TASK -
Only the number is needed: how many lines in the entries below contain the string "control"?

PROVIDED MATERIAL Start Marker

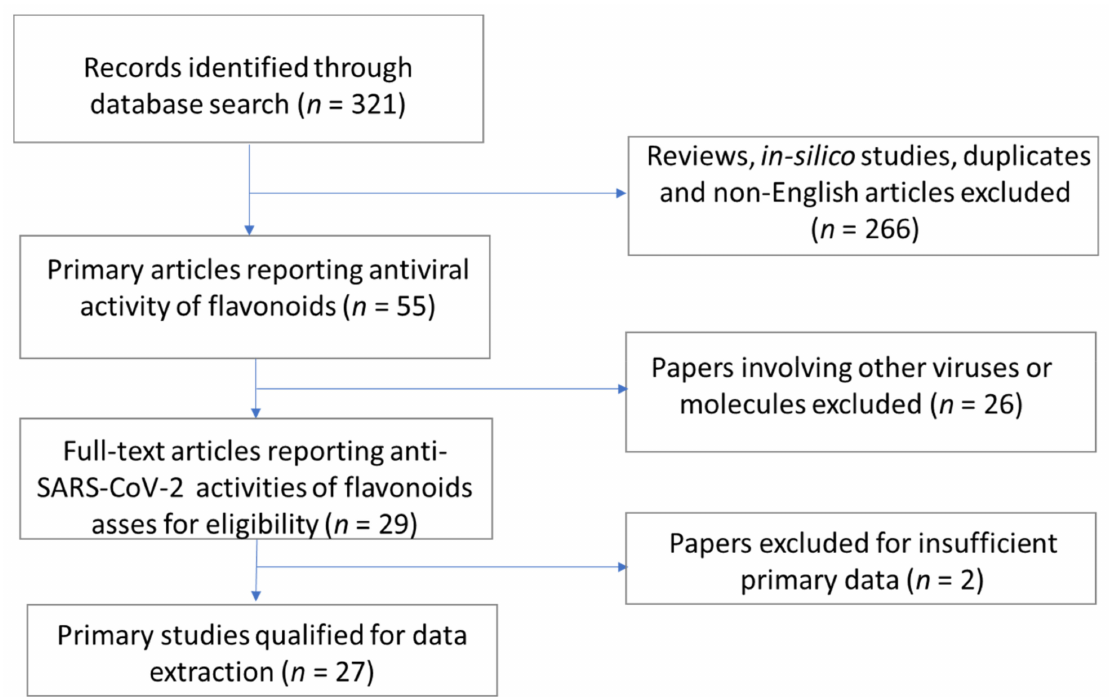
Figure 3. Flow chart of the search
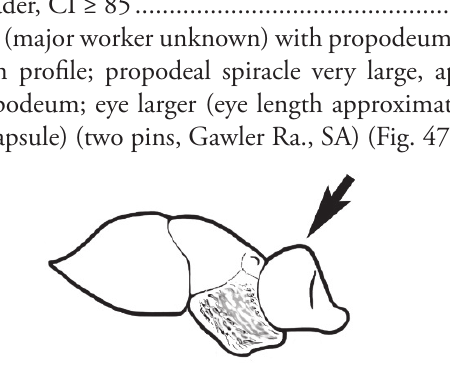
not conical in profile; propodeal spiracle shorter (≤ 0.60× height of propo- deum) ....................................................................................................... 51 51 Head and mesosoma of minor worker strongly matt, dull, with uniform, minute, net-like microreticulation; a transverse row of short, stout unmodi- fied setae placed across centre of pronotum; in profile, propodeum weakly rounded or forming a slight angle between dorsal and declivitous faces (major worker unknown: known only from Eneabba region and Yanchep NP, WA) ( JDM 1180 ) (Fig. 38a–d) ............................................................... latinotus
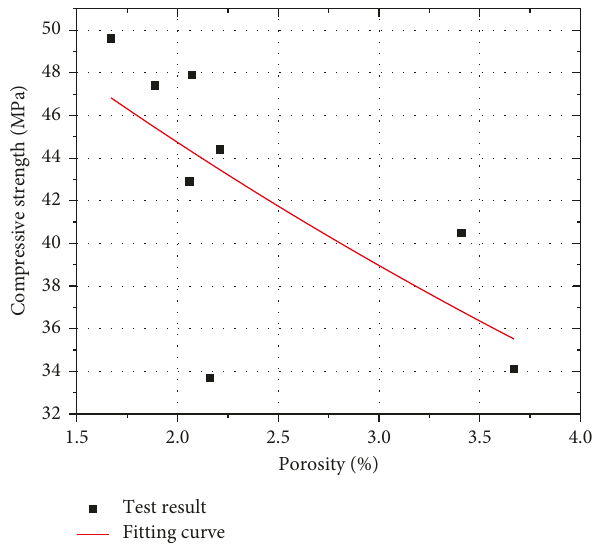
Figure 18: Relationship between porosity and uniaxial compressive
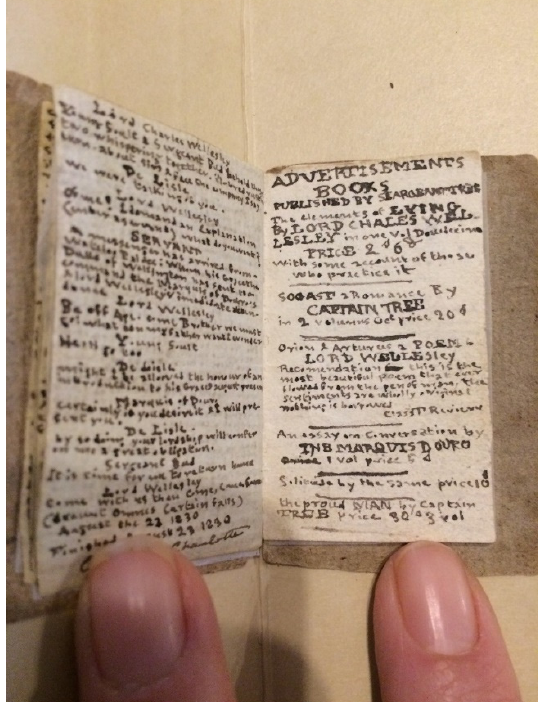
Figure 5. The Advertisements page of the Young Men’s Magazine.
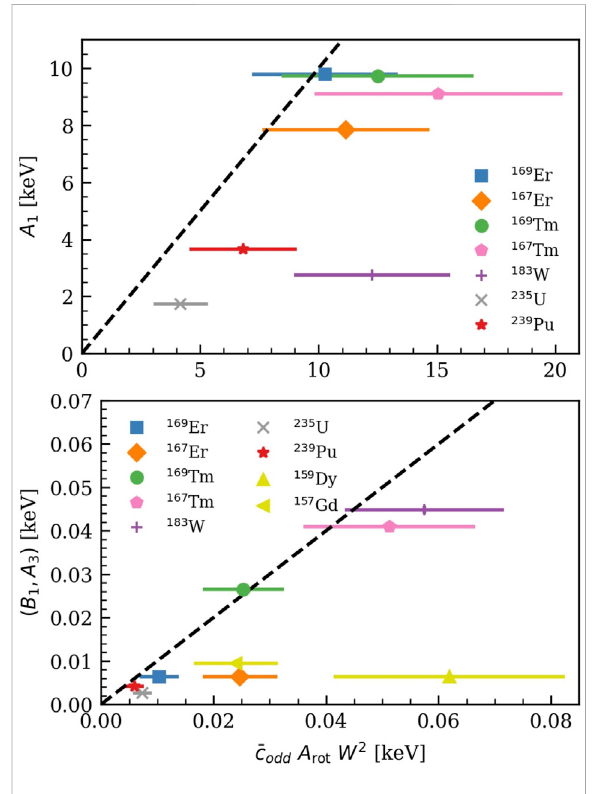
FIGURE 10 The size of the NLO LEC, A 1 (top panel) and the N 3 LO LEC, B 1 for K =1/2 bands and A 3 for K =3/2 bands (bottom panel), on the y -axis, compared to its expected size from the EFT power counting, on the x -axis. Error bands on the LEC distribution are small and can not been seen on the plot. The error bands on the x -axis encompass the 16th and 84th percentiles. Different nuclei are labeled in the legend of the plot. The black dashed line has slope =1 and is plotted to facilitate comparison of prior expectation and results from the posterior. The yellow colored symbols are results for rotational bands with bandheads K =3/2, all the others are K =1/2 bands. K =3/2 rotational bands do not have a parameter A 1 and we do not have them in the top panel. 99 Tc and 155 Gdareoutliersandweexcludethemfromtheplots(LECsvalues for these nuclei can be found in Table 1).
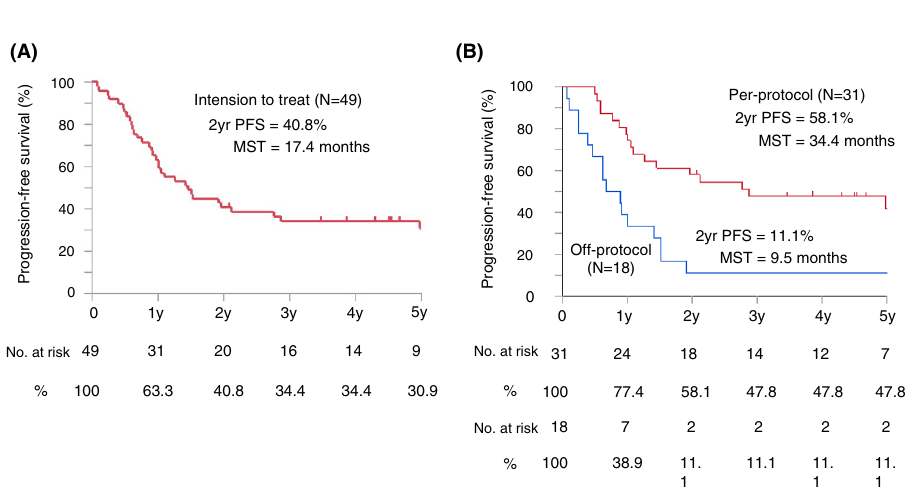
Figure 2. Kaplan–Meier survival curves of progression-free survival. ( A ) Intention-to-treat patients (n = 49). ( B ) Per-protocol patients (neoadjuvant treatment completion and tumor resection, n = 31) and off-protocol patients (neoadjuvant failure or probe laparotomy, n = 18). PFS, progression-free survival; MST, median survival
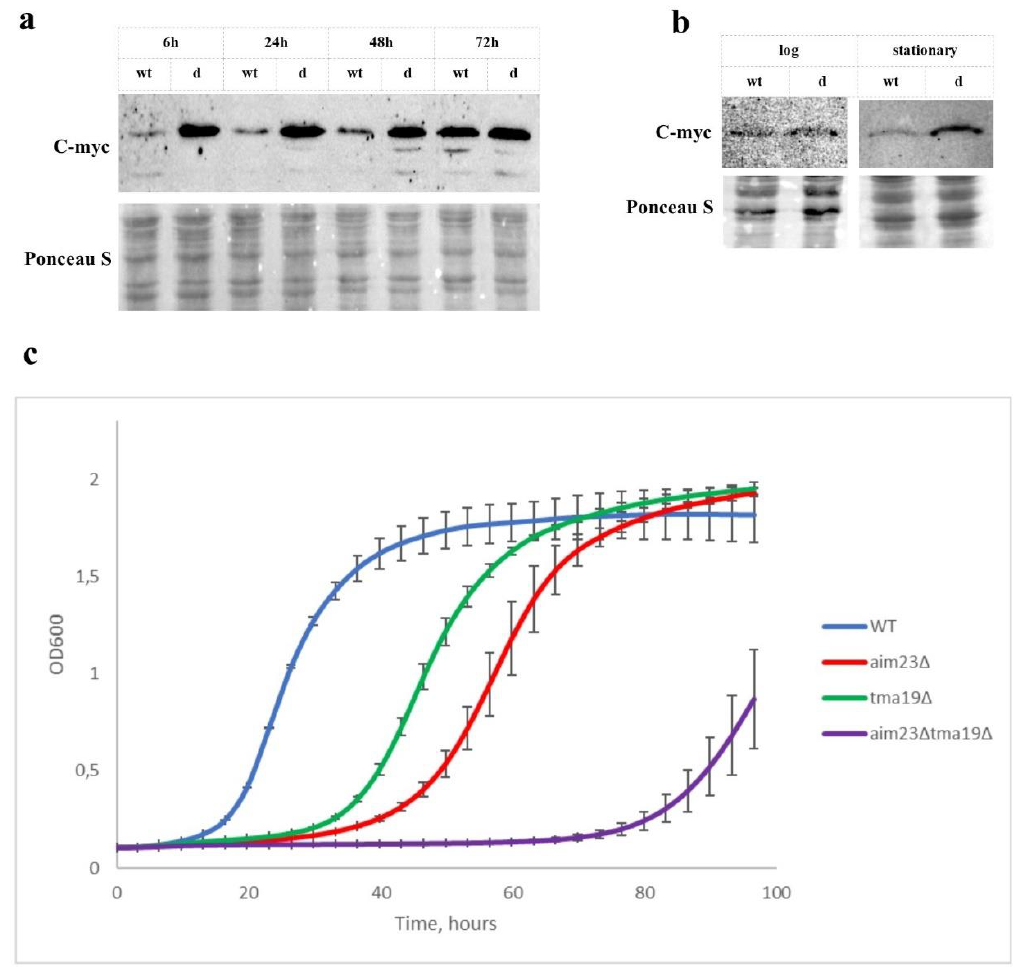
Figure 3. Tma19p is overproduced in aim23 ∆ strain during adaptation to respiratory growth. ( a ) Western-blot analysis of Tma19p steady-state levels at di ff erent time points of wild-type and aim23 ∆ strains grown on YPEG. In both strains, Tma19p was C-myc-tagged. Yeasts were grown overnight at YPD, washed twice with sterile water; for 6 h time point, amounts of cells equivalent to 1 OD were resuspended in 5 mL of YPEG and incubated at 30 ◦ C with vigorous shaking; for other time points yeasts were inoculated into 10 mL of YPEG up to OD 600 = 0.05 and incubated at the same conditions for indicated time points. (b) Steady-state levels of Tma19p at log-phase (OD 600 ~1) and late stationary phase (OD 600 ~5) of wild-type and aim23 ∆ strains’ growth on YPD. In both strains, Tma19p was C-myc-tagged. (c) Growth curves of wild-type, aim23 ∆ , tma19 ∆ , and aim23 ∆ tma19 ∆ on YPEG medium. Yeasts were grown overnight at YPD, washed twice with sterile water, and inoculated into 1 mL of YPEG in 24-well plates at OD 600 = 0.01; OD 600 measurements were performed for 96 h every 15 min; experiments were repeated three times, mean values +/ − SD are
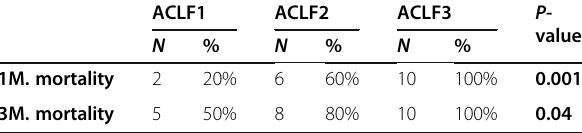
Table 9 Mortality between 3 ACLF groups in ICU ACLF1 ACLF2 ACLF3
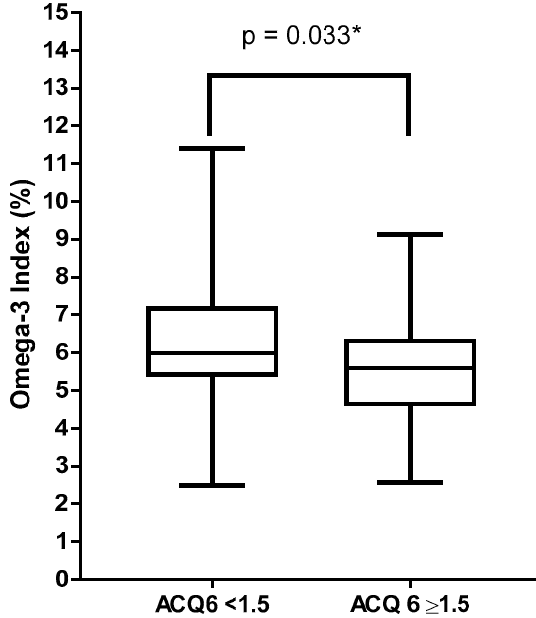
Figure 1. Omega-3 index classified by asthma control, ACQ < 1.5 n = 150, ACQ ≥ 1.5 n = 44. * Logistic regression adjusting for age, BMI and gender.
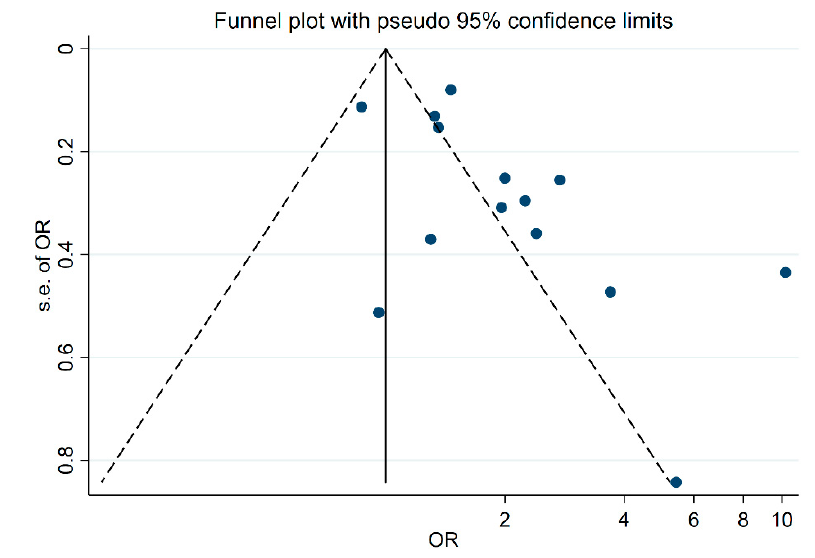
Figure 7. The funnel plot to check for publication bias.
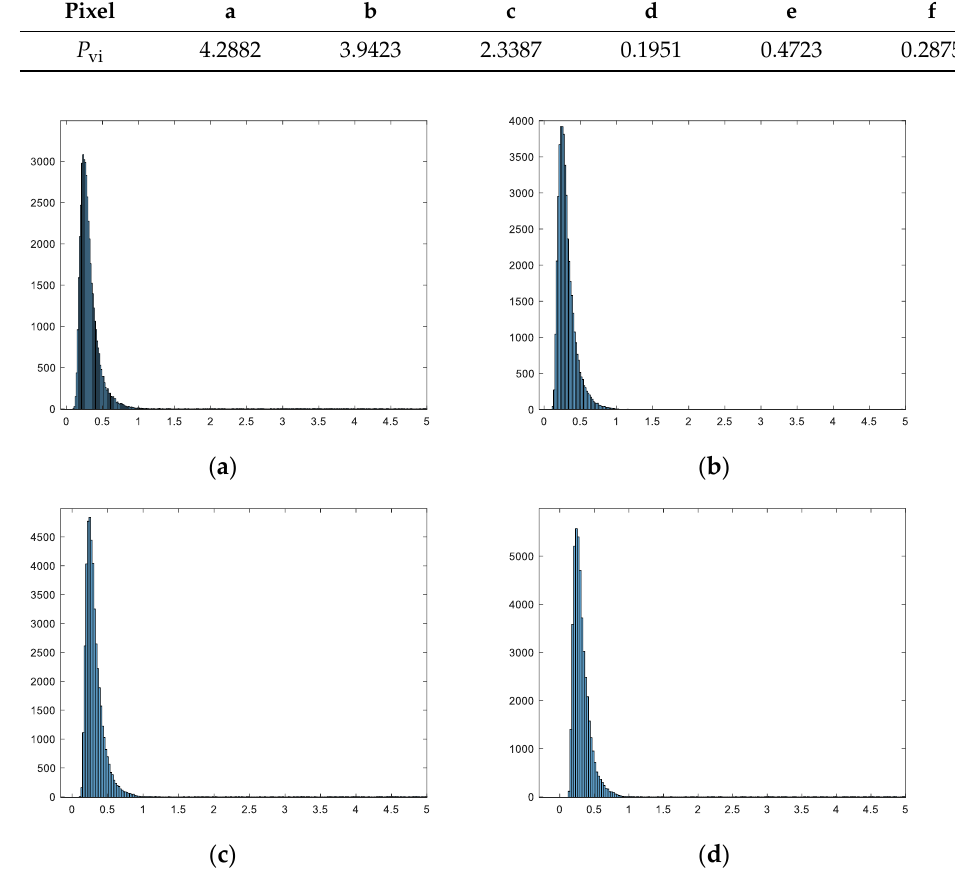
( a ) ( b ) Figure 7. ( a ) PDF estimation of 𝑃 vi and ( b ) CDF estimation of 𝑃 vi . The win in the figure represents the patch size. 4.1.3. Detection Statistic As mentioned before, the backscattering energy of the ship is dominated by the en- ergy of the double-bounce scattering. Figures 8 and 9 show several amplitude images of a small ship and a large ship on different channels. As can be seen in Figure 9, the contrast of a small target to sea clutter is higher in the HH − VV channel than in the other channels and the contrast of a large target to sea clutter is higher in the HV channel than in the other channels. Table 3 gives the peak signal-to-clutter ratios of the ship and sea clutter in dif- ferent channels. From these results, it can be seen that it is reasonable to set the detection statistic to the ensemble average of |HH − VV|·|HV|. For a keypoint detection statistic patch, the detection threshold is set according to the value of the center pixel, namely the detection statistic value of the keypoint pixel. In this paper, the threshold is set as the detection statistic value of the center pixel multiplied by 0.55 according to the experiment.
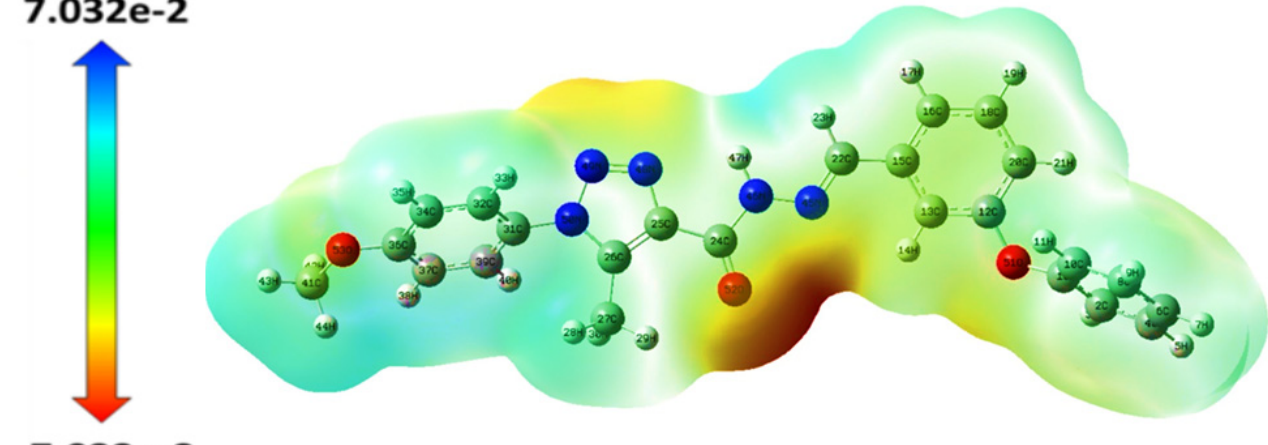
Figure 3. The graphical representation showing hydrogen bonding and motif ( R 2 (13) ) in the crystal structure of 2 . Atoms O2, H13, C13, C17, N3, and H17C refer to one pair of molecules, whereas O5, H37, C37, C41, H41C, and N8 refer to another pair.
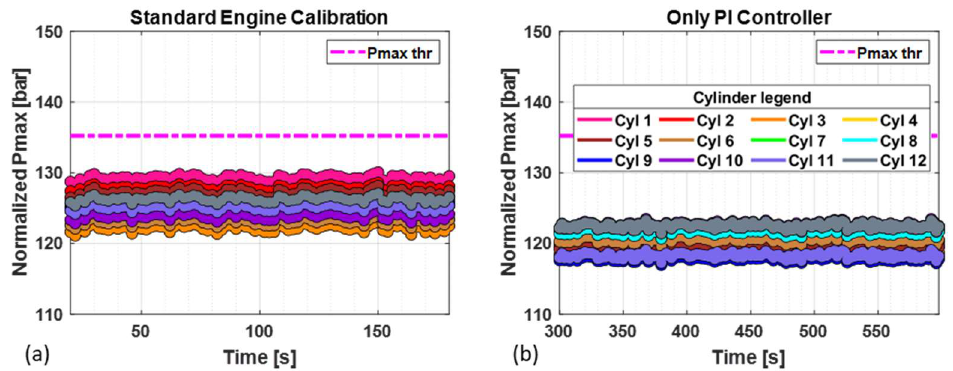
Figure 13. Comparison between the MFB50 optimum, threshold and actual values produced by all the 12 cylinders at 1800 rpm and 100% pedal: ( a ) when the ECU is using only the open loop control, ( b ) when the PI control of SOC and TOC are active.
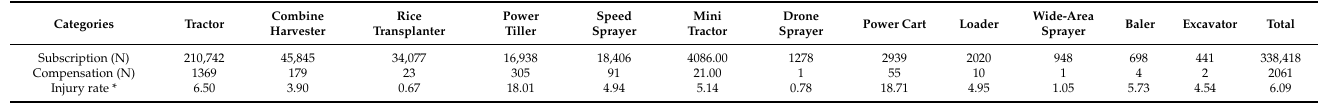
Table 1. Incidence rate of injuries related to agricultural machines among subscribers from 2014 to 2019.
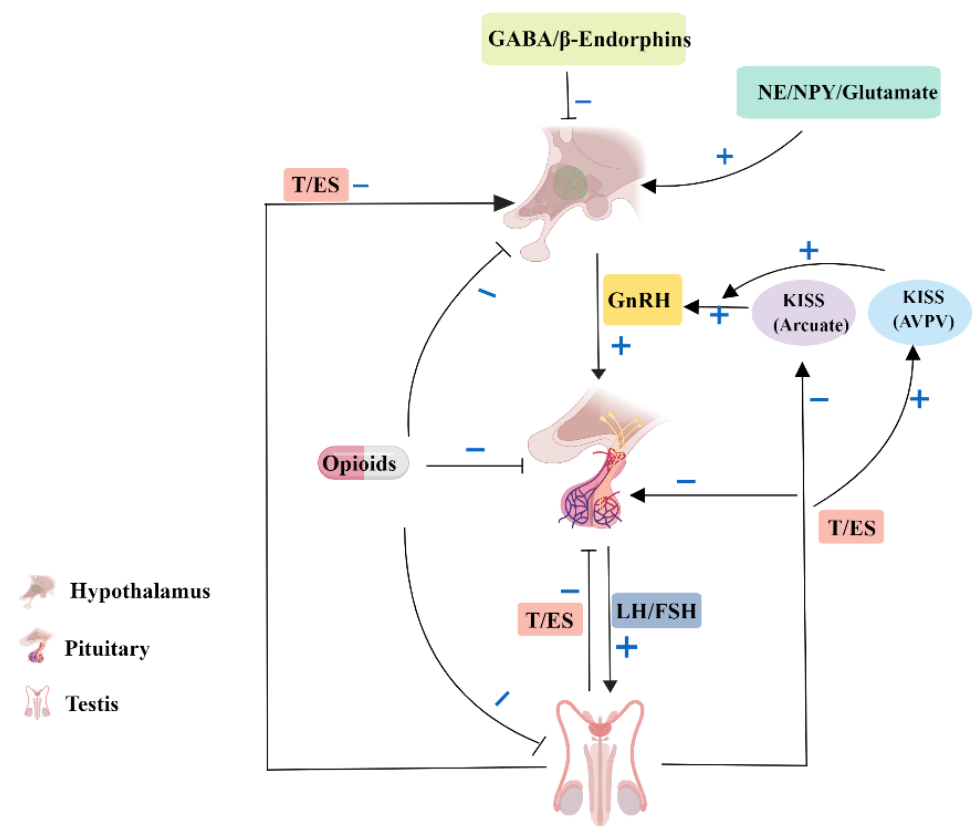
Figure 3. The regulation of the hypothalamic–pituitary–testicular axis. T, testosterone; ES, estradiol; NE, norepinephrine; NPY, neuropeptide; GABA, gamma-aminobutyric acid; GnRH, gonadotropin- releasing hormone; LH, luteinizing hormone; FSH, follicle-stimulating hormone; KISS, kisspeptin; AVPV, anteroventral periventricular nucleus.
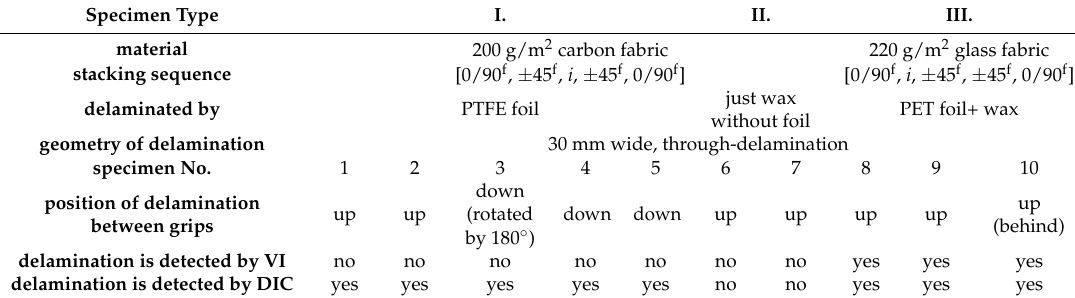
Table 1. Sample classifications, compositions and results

PROVIDED MATERIAL End Marker

RESULT BELOW -
2